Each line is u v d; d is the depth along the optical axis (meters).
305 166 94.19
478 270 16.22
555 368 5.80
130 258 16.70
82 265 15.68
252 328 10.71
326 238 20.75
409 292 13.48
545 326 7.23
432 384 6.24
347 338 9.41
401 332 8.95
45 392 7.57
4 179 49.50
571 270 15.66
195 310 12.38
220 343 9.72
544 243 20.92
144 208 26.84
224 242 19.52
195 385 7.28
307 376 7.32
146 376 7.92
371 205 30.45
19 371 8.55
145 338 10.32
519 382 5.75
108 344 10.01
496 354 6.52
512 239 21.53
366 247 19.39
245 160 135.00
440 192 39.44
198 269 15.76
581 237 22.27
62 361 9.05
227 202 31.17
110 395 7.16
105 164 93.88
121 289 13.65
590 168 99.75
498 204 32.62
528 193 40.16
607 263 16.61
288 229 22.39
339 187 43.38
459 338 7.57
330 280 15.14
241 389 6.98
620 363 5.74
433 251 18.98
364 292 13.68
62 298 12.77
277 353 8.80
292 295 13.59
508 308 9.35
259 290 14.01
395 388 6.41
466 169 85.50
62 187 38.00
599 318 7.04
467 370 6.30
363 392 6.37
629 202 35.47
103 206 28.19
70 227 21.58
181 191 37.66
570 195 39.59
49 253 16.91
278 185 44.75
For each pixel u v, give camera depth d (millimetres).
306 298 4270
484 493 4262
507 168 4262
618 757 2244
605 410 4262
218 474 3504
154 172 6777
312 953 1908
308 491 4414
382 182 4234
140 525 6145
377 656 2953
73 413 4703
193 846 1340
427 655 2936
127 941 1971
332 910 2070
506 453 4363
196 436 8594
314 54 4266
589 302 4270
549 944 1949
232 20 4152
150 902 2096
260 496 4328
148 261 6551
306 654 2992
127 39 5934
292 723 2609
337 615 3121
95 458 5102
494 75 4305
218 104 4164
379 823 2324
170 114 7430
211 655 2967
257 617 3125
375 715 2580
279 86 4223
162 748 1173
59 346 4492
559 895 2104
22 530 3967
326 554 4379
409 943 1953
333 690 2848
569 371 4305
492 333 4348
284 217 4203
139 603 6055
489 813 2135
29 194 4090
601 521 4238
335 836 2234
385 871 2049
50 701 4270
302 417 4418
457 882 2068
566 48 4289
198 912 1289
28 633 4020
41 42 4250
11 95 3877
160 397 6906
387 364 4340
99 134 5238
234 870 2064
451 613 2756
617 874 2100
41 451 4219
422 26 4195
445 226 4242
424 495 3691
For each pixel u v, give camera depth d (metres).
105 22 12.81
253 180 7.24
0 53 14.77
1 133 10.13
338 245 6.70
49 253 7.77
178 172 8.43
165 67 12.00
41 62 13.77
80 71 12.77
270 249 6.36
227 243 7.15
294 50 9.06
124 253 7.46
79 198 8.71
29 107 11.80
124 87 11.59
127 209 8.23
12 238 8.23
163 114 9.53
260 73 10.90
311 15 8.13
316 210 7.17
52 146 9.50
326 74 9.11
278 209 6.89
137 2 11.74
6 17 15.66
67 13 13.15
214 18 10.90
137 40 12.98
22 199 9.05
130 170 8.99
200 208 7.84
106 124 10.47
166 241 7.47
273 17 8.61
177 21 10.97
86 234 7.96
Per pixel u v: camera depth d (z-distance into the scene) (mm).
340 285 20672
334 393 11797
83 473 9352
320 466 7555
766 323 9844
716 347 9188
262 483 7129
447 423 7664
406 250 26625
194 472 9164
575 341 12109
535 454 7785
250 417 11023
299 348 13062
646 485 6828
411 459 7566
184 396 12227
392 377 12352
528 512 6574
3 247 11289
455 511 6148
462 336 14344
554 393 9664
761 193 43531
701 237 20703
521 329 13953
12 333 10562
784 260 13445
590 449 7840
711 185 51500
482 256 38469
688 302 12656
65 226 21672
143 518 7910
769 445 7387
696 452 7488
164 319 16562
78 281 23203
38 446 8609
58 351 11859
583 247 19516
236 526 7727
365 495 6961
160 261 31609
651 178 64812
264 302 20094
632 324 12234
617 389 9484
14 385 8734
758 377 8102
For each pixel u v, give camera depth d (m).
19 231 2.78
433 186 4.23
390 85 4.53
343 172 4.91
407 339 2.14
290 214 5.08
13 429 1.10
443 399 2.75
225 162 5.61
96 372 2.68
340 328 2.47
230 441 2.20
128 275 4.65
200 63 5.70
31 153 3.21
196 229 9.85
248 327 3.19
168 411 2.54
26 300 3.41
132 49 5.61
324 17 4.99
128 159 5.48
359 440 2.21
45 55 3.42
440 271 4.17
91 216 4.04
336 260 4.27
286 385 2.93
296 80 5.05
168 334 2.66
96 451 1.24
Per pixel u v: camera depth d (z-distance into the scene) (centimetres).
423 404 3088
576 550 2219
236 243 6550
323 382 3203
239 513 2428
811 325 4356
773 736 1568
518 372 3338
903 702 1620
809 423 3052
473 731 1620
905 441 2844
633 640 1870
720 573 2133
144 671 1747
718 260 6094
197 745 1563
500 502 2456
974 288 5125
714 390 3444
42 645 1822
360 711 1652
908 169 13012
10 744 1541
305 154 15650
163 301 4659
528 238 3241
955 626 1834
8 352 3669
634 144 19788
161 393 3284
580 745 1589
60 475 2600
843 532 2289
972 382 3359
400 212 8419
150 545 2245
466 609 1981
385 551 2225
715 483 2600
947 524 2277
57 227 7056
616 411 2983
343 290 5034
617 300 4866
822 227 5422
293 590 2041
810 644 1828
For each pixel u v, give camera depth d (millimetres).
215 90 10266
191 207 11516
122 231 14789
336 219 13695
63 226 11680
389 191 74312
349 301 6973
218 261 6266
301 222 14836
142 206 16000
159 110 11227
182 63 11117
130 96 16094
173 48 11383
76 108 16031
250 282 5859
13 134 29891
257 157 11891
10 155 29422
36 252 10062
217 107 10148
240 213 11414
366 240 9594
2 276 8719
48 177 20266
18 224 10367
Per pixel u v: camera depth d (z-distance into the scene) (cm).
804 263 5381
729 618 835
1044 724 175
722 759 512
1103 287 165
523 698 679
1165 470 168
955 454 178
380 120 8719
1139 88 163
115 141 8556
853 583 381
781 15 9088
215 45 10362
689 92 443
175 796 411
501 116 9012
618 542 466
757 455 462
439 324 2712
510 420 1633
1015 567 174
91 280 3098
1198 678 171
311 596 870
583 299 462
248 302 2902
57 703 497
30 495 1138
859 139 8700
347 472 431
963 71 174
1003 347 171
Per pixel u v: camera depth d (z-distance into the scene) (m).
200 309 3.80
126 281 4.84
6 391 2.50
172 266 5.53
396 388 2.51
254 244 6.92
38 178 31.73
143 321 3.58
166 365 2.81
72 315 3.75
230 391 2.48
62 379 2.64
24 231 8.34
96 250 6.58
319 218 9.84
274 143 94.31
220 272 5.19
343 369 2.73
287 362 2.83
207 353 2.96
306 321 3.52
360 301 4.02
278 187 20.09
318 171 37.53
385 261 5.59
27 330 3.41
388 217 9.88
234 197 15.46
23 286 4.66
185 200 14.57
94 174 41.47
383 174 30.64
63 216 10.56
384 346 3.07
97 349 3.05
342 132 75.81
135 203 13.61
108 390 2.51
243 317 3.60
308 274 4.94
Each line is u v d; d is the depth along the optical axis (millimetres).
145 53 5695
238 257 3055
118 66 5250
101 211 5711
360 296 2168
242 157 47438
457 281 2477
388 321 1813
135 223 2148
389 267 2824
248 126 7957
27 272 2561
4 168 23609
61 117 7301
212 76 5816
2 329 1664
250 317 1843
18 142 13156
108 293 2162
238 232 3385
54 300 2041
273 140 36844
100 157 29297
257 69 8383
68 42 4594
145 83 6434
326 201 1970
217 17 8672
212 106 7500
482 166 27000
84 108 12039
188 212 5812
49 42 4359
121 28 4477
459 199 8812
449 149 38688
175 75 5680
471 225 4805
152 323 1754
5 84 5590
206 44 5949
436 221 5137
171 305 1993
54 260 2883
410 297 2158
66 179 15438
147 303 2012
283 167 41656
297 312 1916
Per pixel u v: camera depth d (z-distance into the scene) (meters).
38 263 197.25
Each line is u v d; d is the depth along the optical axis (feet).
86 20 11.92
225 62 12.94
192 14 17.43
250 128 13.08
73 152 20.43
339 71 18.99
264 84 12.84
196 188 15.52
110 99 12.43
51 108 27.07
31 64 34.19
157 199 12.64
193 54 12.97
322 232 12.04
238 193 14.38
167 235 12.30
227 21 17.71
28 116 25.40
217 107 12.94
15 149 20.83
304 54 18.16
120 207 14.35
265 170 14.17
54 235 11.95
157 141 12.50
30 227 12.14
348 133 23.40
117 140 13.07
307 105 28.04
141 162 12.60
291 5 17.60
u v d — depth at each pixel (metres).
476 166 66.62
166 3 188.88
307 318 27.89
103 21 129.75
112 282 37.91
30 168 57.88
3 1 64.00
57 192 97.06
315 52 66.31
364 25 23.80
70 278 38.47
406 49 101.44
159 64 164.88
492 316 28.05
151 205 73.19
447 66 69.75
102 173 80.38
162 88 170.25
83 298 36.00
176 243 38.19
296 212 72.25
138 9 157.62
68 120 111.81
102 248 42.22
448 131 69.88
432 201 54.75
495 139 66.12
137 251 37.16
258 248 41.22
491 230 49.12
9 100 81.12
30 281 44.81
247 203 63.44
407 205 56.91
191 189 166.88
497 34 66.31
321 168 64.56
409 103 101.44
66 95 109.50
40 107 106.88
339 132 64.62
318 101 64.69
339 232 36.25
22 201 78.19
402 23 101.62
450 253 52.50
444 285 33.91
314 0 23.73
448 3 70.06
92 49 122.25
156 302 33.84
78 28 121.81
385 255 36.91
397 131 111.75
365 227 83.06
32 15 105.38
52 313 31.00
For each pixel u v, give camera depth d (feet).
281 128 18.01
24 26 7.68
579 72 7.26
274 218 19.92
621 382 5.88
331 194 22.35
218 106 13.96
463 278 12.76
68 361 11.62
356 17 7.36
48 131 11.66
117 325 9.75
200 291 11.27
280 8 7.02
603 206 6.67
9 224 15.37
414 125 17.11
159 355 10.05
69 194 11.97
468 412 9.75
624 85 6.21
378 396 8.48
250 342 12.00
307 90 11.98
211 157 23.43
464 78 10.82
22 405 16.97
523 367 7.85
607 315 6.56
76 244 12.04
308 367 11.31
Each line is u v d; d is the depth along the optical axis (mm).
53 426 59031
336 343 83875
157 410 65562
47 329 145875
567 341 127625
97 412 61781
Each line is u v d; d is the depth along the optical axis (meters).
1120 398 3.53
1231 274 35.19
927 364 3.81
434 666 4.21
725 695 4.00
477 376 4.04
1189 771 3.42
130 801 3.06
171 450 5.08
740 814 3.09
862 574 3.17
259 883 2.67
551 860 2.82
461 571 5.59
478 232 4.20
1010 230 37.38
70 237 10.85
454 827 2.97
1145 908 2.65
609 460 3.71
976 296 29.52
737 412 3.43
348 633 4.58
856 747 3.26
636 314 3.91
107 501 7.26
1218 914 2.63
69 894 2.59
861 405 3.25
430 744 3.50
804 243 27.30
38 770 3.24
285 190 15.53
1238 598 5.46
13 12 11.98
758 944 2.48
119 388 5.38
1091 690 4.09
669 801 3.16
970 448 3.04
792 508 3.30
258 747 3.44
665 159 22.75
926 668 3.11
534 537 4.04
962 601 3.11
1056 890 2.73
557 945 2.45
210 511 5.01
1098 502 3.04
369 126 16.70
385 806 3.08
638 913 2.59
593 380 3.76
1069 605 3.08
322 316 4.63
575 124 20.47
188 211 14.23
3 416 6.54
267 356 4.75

****

* [WHAT IS EXPECTED]
Copy every line in the data above that has the string "axis" in it.

* [PROBLEM SOLUTION]
Each line is u v d; d is the depth along the optical axis (meters).
Each line is u v d; d is the depth along the optical axis (millimetres).
Each line is u v d; d is the depth along the optical axis (feet).
Each line is u v d; d is the depth along the optical axis (mm).
Each line is u v d; d is the depth along the optical axis (meters).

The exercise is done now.